The worm challenge
A colleague has asked for your help to mine data produced from a very large RNAseq study of the parasitc worm, Schistosoma mansoni. In this experiment, male (M), female (F), juvenile (J) and mixed sex (X) worms were recovered from infected mice at various timepoints (control, 3hr, 12hr, and 24hr) following in vivo treatment with a low dose of the frontline anti-parasitic drug, praziquantel. Experiments were carried out with three different strains of worms: NMRI, LE, and LEPZQ. In total, 144 samples were sequenced! To begin this challenge, you’ll need to download the Kallisto read mapping results and study design file here and read these data into a new R project.
To succeed at the worm challenge, you will need to use the tools you’ve learned in class for filtering, normalizing, multivariate analysis with PCA, and data wrangling with dplyr.
The first team to submit the most complete answer (via private message on Slack) to the following three questions will win the challenge.
Before you start
- download a fresh copy of the step 1, 2 and 3 scripts from the course website here
- use only the ‘essential’ code chunks from these scripts to complete the challenge.
- don’t try to annotate the data, just import at the transcript level
Use plots to show the impact of filtering and normalization on the data.
- Do not use ‘coord_flip’ in your ggplot code, as the number of samples is so large that horizontal display is preferred
- Don’t use cowplot to patch together your different ggplots into one figure.

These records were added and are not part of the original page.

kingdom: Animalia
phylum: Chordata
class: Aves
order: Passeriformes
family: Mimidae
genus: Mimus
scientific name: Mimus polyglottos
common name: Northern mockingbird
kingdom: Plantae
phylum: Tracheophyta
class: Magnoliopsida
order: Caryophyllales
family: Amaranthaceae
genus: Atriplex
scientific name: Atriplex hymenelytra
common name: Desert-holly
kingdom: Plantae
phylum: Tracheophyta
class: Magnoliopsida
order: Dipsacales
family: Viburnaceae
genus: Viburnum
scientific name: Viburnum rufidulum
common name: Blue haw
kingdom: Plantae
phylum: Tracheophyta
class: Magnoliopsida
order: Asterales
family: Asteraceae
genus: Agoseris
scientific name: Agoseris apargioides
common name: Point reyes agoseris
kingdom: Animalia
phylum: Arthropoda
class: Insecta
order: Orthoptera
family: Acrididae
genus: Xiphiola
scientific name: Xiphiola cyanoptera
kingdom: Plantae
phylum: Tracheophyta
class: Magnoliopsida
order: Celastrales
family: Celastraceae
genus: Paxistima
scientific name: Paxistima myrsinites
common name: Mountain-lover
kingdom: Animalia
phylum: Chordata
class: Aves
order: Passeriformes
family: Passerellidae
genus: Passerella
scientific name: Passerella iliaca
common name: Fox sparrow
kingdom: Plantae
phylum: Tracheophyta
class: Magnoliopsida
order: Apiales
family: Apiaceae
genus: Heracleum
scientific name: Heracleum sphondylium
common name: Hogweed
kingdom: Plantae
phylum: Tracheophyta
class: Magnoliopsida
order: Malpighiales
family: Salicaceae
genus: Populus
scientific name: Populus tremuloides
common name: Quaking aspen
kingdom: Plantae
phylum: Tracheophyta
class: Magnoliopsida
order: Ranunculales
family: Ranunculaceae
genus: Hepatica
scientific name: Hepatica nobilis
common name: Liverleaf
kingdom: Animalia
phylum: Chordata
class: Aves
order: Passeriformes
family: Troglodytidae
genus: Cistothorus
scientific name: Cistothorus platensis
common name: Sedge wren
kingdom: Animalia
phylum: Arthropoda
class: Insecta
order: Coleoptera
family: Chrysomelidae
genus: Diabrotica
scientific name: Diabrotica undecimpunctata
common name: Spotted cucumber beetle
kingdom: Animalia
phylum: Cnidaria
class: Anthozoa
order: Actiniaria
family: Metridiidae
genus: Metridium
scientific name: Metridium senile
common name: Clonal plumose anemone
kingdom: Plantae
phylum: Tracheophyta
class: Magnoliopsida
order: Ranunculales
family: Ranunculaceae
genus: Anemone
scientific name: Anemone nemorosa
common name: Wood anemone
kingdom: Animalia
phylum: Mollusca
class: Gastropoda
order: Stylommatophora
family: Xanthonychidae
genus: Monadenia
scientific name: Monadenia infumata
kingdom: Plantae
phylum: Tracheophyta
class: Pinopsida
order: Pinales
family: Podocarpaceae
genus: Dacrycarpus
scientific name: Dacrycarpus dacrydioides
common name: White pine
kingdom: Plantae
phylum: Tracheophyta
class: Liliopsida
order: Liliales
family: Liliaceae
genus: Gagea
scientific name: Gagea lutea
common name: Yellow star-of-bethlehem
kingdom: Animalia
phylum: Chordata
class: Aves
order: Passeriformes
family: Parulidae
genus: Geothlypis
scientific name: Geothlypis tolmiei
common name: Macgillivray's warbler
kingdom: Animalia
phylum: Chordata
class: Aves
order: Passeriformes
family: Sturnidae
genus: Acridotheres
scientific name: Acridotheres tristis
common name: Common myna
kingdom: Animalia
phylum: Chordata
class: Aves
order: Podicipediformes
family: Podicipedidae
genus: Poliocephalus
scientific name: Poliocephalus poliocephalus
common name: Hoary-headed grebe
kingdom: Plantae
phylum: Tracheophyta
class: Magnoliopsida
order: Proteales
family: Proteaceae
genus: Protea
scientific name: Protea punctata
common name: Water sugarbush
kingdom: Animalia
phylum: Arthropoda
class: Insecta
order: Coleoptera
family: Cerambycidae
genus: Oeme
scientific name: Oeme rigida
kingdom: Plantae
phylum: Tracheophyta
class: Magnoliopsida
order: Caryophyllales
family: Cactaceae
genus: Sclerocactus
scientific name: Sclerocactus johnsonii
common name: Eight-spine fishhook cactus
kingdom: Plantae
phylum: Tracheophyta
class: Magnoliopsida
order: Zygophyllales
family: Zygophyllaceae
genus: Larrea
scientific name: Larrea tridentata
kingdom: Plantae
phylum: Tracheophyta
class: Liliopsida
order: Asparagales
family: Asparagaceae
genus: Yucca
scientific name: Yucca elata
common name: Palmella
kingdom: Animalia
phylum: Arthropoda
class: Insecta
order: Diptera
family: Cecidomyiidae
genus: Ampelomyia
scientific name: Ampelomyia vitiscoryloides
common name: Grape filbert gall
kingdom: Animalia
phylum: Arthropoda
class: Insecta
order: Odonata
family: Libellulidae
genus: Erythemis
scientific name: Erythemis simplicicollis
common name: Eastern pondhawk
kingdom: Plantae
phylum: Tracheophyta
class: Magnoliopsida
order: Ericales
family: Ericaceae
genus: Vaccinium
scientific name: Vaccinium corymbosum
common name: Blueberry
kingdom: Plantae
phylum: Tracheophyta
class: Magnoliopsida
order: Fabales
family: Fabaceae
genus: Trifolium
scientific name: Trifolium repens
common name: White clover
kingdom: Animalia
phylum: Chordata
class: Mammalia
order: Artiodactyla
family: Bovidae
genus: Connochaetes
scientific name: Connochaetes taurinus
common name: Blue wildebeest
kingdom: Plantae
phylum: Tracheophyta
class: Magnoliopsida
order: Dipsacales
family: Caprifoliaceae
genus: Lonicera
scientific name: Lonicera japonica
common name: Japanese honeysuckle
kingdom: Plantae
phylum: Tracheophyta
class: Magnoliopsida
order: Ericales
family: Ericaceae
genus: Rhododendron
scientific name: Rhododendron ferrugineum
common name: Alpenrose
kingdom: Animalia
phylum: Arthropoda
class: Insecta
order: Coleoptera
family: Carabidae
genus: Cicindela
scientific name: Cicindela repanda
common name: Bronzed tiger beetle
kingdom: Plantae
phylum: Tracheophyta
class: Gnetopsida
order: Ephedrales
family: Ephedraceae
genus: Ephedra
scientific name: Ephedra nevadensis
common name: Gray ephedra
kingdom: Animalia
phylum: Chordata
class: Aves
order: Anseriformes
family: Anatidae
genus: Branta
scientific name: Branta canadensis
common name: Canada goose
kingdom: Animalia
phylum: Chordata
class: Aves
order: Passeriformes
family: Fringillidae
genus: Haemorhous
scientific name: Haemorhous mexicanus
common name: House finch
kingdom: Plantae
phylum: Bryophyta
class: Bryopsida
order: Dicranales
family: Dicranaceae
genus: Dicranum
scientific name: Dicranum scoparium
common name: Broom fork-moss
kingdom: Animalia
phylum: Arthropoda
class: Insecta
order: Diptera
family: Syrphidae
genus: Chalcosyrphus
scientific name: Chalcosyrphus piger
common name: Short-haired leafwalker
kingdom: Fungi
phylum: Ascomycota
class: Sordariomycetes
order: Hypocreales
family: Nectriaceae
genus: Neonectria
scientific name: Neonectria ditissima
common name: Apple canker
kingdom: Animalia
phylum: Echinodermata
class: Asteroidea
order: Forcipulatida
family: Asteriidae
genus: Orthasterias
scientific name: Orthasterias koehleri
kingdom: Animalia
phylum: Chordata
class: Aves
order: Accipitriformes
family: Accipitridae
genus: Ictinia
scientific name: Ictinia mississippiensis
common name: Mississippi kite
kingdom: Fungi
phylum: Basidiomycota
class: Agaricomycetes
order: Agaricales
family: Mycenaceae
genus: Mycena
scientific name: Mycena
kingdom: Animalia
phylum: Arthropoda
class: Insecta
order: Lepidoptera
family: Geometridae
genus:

Again, the number of samples in this particular study makes this too cramped.
Which biological variables explain the majority of the variance in this dataset? Please include PCA plot(s) to support your answer?
- take advantage of setting the ggplot aesthetics (aes) to map size and shape to different variables from your study design file
Using dplyr ‘verbs’, identify the top 10 parasite genes induced by praziquantel treatment in female LE strain worms at the 24hr timepoint compared to control worms. The top 10 genes should be selected and ordered by average Log fold change for the groups of replicates. Please include a table to support your answer.
Anything interesting stand out to you about the top genes on your list (requires a literature search)?